I see Sister Mary Joseph again in the library, where there are vow books going back to 1804, containing the biographies of nuns, and letters going back to 1803, on beautiful parchment. The nuns continually communicated with each other around the world and their correspondence has all been painstakingly preserved, a valuable and little explored record of 400 years of social and religious history.

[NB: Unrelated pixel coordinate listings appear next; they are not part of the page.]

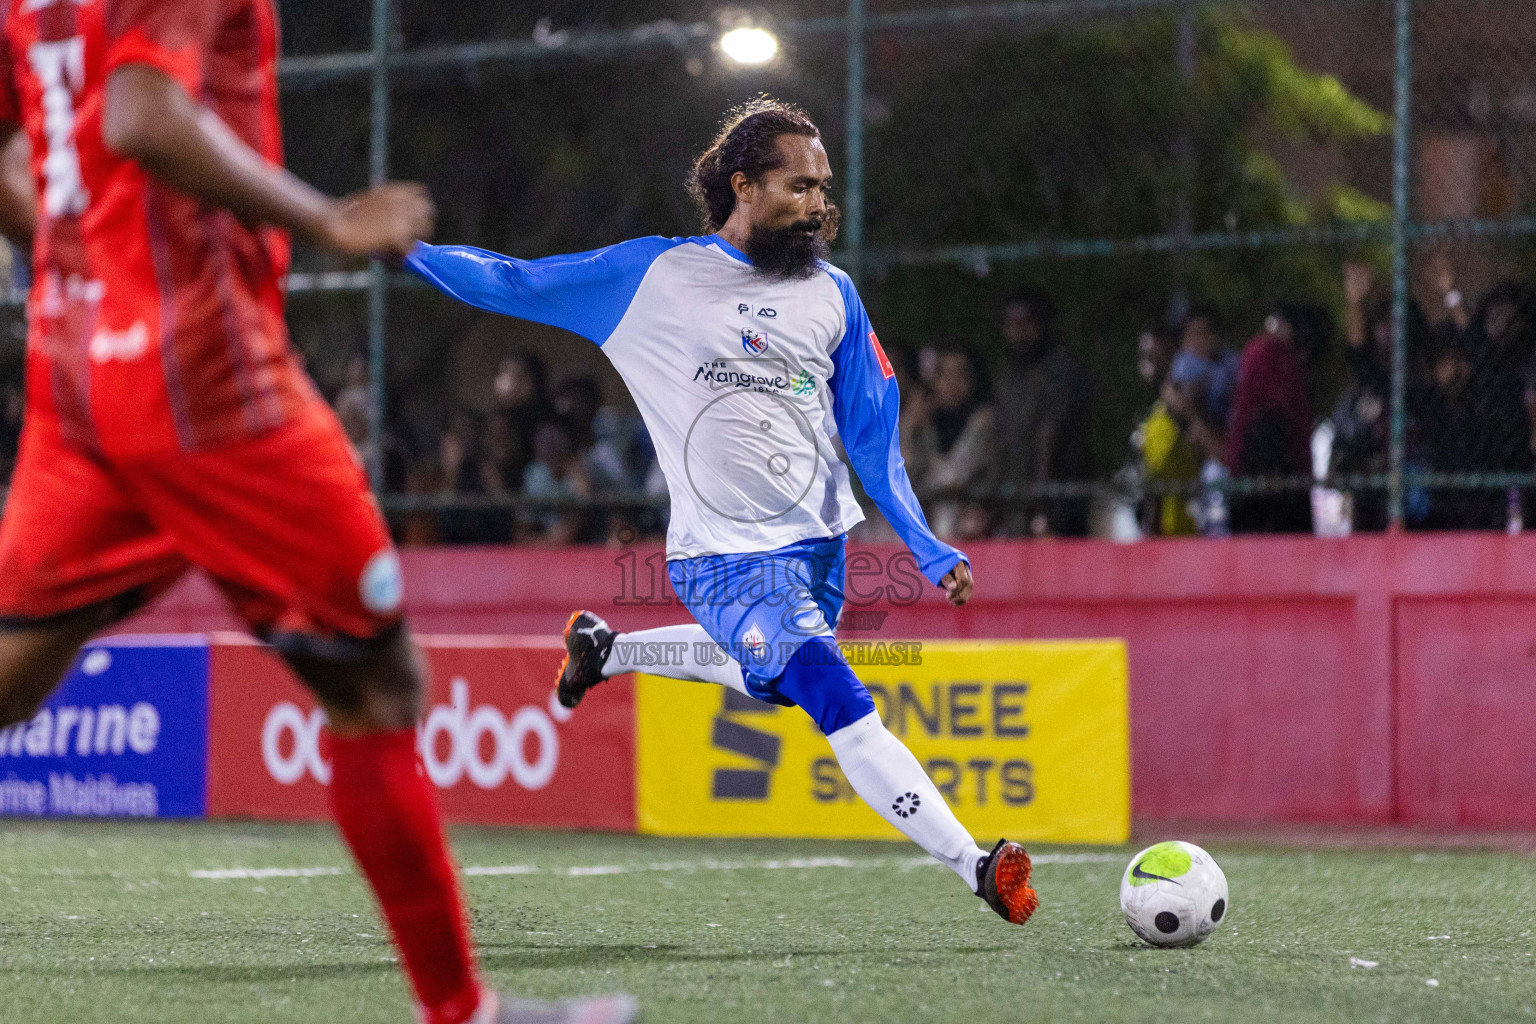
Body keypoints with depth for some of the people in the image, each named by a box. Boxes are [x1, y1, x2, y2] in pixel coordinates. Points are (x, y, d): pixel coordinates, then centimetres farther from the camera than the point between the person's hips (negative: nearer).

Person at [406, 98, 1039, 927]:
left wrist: (929, 551, 0)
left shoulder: (832, 296, 6)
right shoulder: (654, 276, -4)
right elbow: (515, 284, 1)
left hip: (817, 545, 6)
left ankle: (604, 650, 46)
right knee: (835, 698, -21)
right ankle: (976, 868, -25)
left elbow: (872, 438, 9)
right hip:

Later I have tea in the infirmary with Sister Francis de Sales, 96, a former nurse and social worker. The lift that once took meals from the kitchens now transports her and other elderly nuns in wheelchairs between the floors. She joined when she was 50, after converting from the Church of England at Farm Street Jesuit Church in London. “It struck me that they were very mature women. They had a sense of humour. All I wanted to be was in an enclosed order and to do God’s will. I had no idea what it was all about.” She had converted a decade earlier: “I had some Catholic friends. One of them a long time ago told me that I was stupid to be a Protestant and should be a Catholic. She encouraged me to go to Mass. Then I was smitten by the Lord.” Her mental faculties are undimmed, despite her great age. “I have great admiration for the Archbishop of Canterbury. He is really a very good man. It’s a pity he is not a Catholic but you can’t have everything.”

The nuns rarely go out and only one of them drives a car. has been a lifesaver. The driver is the Mother Superior, Sister Jane Margaret, 64, who plays the psaltery (a harp-like instrument) at some services. In what little spare time she has between the five daily services, including lauds, Mass, evening prayer and the daily obedience, she composes music. Before joining the order she taught in a comprehensive school. “Even when I was a youngster I thought of monastic life,” she says. “When I came here I knew immediately that the Visitation was where I was meant to be.” She was 25. “People have this illusion that you come into a monastery and have lots of time. You don’t really. But it is a different kind of time: we are so blessed in our way of life and a beautiful spirituality.”

After 24 hours I leave, feeling as if I have been bathed in flowers, butterflies, sunshine and laughter.